> **Task description**: What do the lines from the top of the data through the line with "Windows 11'de, ödün" say? Quote them exactly and include both ends.

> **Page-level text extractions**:
━━━━━━━━
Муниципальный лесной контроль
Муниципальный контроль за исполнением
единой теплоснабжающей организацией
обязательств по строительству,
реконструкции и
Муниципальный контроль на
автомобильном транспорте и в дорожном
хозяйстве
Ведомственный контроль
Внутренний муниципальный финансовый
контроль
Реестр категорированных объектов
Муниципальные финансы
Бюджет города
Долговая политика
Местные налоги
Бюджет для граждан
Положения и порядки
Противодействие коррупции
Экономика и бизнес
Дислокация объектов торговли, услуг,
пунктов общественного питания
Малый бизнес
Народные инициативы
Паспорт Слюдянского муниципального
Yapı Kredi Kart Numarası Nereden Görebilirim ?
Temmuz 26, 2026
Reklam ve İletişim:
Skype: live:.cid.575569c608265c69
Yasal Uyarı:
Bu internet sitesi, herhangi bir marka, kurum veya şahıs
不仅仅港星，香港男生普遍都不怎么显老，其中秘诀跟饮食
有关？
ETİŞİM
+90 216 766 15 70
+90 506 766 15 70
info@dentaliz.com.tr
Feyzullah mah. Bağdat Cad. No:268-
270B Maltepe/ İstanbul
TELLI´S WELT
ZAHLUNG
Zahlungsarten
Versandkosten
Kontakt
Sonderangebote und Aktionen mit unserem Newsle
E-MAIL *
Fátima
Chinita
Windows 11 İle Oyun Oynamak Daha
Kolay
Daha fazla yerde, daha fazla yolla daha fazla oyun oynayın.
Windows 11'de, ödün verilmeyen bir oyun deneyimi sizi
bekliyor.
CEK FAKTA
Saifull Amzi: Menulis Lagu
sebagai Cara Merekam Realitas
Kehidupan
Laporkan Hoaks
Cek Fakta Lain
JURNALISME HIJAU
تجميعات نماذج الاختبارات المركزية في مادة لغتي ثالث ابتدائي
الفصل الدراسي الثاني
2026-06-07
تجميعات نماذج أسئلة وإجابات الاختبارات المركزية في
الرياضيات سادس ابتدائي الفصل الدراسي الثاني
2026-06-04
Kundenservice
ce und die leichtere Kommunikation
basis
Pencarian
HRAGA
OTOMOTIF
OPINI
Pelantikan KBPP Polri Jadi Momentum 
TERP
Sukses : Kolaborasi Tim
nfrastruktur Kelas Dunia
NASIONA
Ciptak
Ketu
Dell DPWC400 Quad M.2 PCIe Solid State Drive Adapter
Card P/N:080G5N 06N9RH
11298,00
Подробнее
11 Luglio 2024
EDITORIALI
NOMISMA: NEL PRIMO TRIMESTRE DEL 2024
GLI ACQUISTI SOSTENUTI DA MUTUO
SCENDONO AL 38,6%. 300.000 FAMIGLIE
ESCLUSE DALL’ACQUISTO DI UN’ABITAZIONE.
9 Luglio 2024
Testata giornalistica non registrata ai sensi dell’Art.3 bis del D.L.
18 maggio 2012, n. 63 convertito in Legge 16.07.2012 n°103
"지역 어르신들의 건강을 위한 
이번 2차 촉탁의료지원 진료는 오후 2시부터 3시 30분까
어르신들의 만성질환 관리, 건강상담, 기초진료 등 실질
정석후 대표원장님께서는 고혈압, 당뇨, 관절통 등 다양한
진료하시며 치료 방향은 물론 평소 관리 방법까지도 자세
━━━━━━━━
> **Answer section**:
Муниципальный лесной контроль
Муниципальный контроль за исполнением
единой теплоснабжающей организацией
обязательств по строительству,
реконструкции и
Муниципальный контроль на
автомобильном транспорте и в дорожном
хозяйстве
Ведомственный контроль
Внутренний муниципальный финансовый
контроль
Реестр категорированных объектов
Муниципальные финансы
Бюджет города
Долговая политика
Местные налоги
Бюджет для граждан
Положения и порядки
Противодействие коррупции
Экономика и бизнес
Дислокация объектов торговли, услуг,
пунктов общественного питания
Малый бизнес
Народные инициативы
Паспорт Слюдянского муниципального
Yapı Kredi Kart Numarası Nereden Görebilirim ?
Temmuz 26, 2026
Reklam ve İletişim:
Skype: live:.cid.575569c608265c69
Yasal Uyarı:
Bu internet sitesi, herhangi bir marka, kurum veya şahıs
不仅仅港星，香港男生普遍都不怎么显老，其中秘诀跟饮食
有关？
ETİŞİM
+90 216 766 15 70
+90 506 766 15 70
info@dentaliz.com.tr
Feyzullah mah. Bağdat Cad. No:268-
270B Maltepe/ İstanbul
TELLI´S WELT
ZAHLUNG
Zahlungsarten
Versandkosten
Kontakt
Sonderangebote und Aktionen mit unserem Newsle
E-MAIL *
Fátima
Chinita
Windows 11 İle Oyun Oynamak Daha
Kolay
Daha fazla yerde, daha fazla yolla daha fazla oyun oynayın.
Windows 11'de, ödün verilmeyen bir oyun deneyimi sizi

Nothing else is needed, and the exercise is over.